* _DATA UNDER STUDY_:
• • •
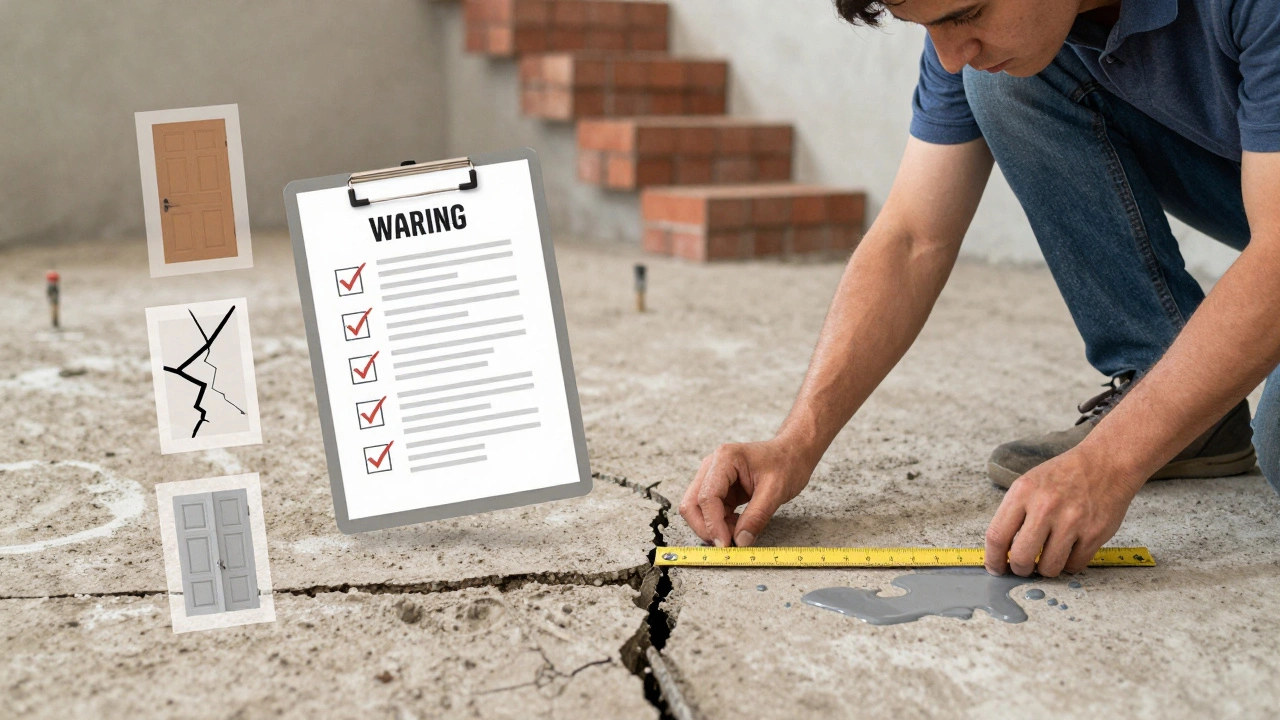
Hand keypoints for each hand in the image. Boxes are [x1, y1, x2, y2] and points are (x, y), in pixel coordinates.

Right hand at [679, 439, 814, 547]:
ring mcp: (714, 478)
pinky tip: (739, 527)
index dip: (713, 523)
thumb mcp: (776, 491)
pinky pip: (712, 512)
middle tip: (725, 545)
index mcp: (725, 459)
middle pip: (692, 503)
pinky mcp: (720, 489)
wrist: (792, 453)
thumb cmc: (786, 463)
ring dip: (713, 528)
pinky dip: (721, 525)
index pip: (707, 496)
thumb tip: (741, 542)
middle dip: (705, 527)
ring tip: (738, 535)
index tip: (725, 544)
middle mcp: (713, 466)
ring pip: (698, 510)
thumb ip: (757, 517)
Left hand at [984, 447, 1137, 576]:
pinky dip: (1069, 564)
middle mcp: (1045, 507)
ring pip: (1049, 567)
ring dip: (1046, 570)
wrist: (1105, 463)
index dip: (993, 559)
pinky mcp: (1094, 533)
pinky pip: (1075, 565)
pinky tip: (1069, 552)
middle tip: (1023, 567)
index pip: (997, 536)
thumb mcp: (1029, 483)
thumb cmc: (1064, 475)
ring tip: (1048, 559)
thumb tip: (1000, 549)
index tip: (996, 568)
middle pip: (1021, 557)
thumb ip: (1013, 513)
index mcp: (1023, 492)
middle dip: (1019, 569)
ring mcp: (1071, 521)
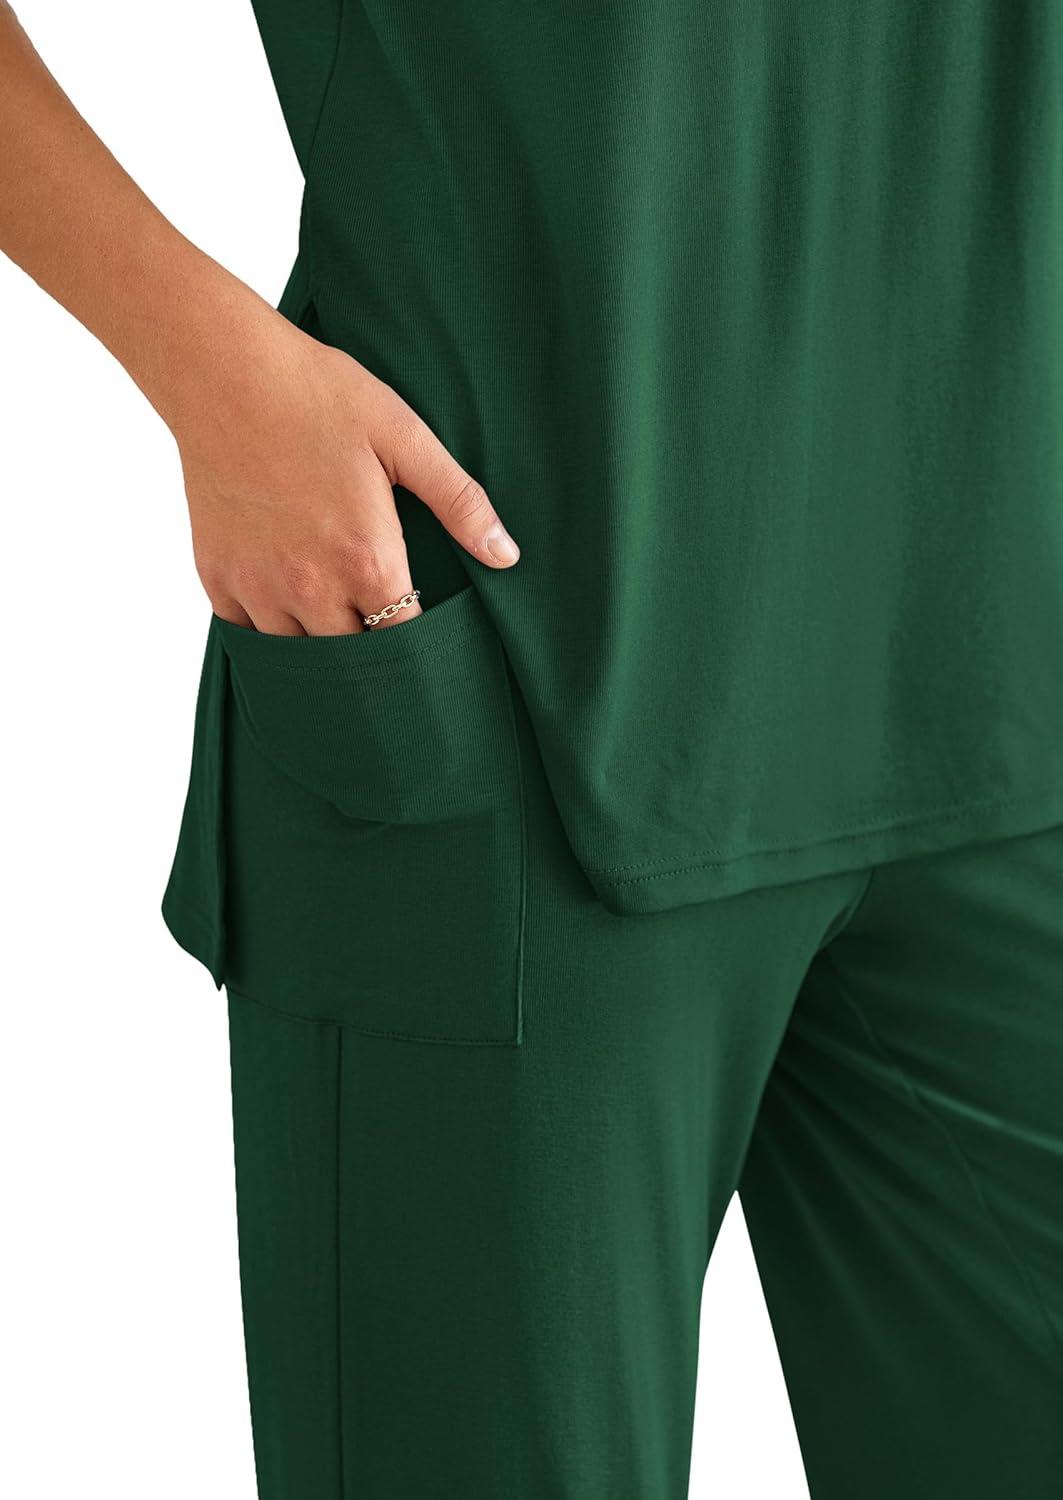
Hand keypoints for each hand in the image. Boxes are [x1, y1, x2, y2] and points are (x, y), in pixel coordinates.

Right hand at [171, 297, 519, 634]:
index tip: (428, 640)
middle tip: (384, 637)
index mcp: (365, 560)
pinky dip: (269, 632)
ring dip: (321, 646)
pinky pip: (245, 634)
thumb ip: (460, 502)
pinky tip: (288, 611)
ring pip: (296, 656)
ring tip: (339, 629)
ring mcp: (257, 585)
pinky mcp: (215, 575)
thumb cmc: (319, 394)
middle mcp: (309, 586)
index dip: (420, 647)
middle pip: (351, 660)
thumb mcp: (405, 437)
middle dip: (373, 655)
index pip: (404, 642)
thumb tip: (506, 555)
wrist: (222, 368)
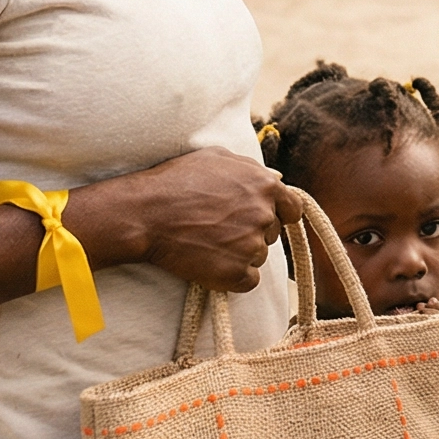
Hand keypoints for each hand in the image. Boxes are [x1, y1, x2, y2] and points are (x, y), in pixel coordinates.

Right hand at [71, 148, 290, 292]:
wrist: (145, 214)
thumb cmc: (175, 181)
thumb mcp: (215, 158)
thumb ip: (250, 168)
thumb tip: (276, 176)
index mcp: (266, 185)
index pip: (293, 208)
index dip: (279, 215)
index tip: (262, 221)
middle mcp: (265, 214)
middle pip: (271, 234)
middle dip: (251, 233)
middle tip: (219, 231)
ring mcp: (252, 245)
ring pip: (258, 257)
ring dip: (239, 255)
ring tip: (207, 244)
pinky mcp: (236, 272)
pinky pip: (247, 281)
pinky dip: (232, 278)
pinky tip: (209, 265)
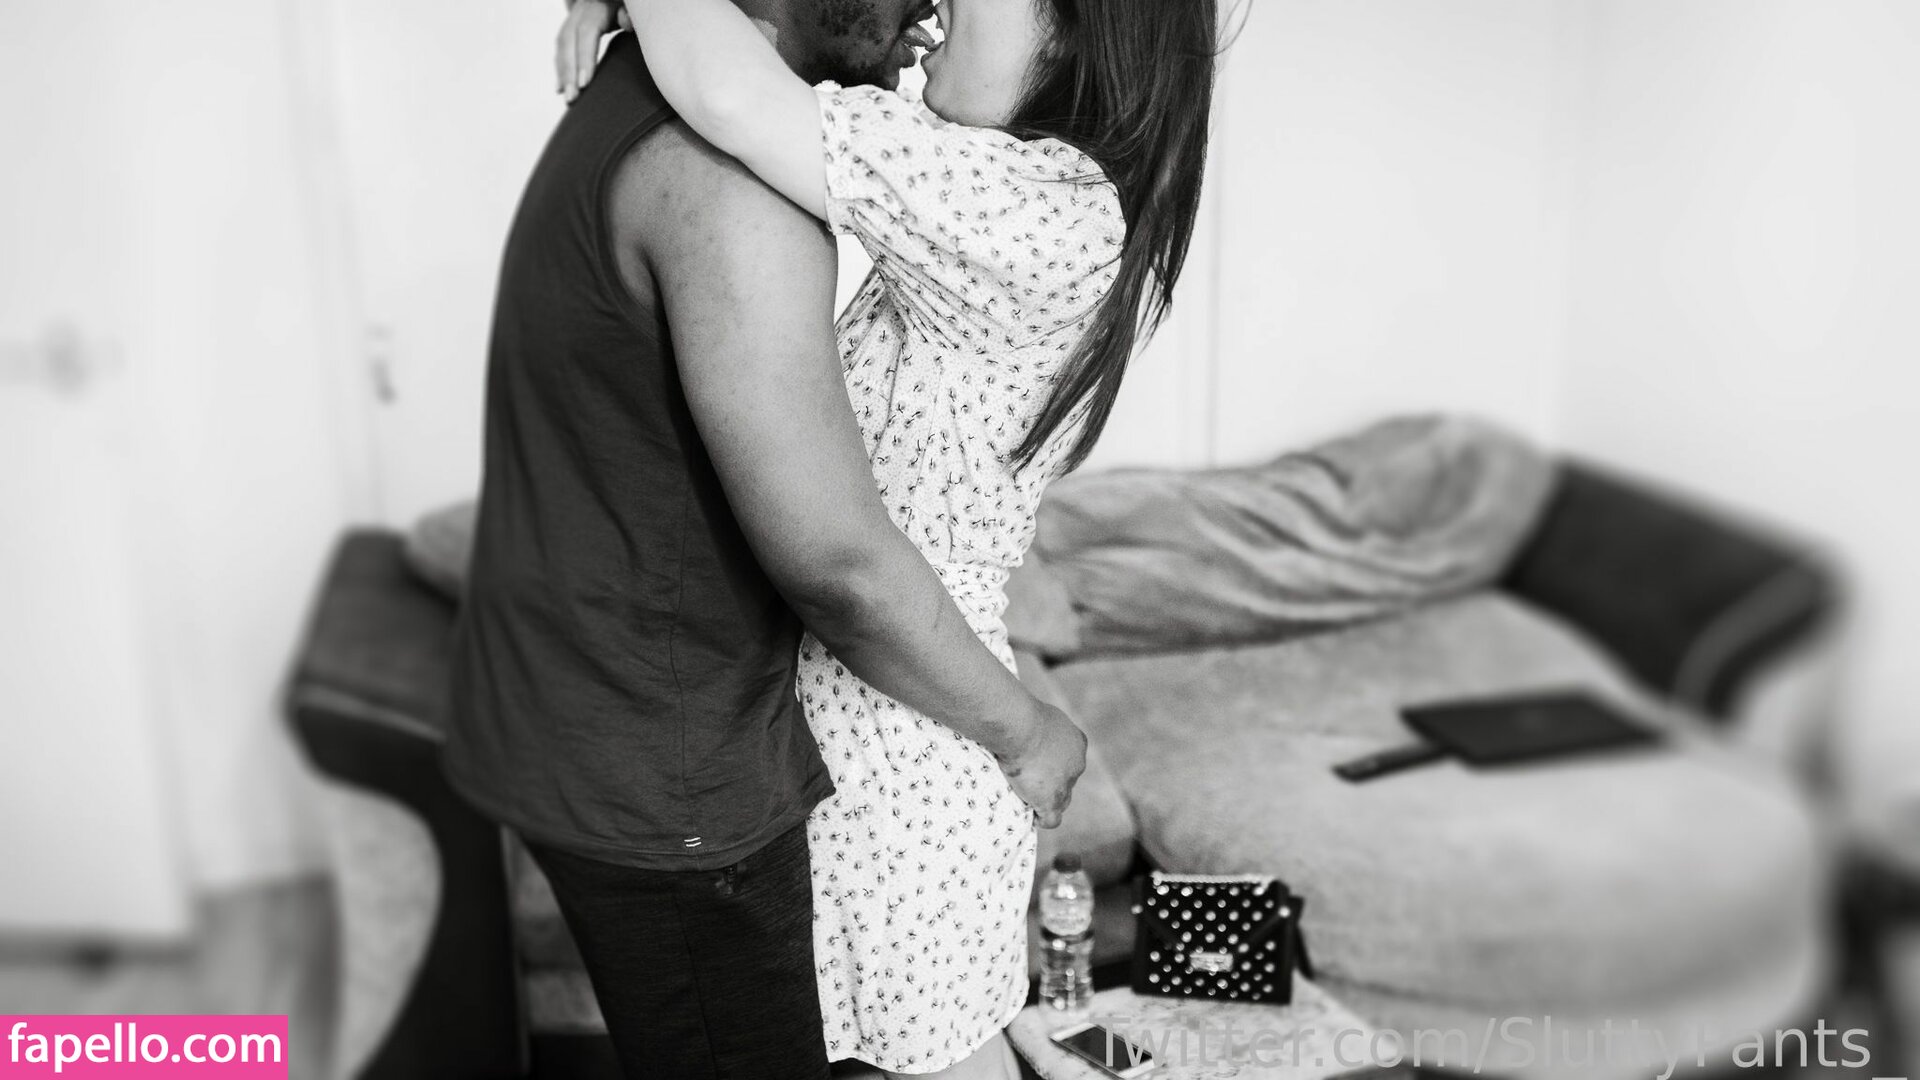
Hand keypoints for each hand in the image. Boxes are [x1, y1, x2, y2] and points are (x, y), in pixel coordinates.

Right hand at [556, 0, 629, 101]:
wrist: (618, 0)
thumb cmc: (632, 6)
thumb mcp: (634, 8)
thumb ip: (630, 15)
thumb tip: (626, 22)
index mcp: (597, 7)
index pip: (586, 33)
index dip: (584, 58)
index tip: (584, 83)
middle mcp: (581, 11)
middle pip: (568, 41)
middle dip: (568, 72)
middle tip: (572, 98)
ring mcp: (574, 17)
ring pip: (562, 44)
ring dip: (562, 72)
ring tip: (566, 96)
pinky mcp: (572, 26)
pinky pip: (562, 46)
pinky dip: (561, 67)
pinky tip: (560, 87)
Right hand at [999, 701, 1087, 829]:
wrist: (1021, 729)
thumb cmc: (1023, 715)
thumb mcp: (1038, 714)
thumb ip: (1040, 725)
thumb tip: (1025, 723)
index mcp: (1077, 742)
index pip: (1070, 761)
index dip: (1055, 765)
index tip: (1038, 766)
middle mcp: (1077, 764)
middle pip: (1068, 781)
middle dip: (1053, 784)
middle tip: (1030, 783)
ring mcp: (1066, 784)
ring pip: (1062, 801)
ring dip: (1047, 802)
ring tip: (1028, 801)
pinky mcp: (1052, 800)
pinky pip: (1051, 818)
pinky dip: (1042, 819)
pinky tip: (1031, 817)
• • •
* _PROBLEM DETAILS_: Treating the line with "index mcp: (725, 459)" as the last line to include, retype the records exactly from their first line, excluding pictures.

* _PROBLEM SOLUTION_:
Hand keypoints for each hand in the image. Boxes are [x1, y1, x2, y2] and points are (x, y), in pixel coordinates.

Right hand at [679, 439, 814, 547]:
ring mcp: (714, 478)
pinky tip: (739, 527)
index dip: (713, 523)
thumb mcp: (776, 491)
pinky pip: (712, 512)
middle tip: (725, 545)
index mcp: (725, 459)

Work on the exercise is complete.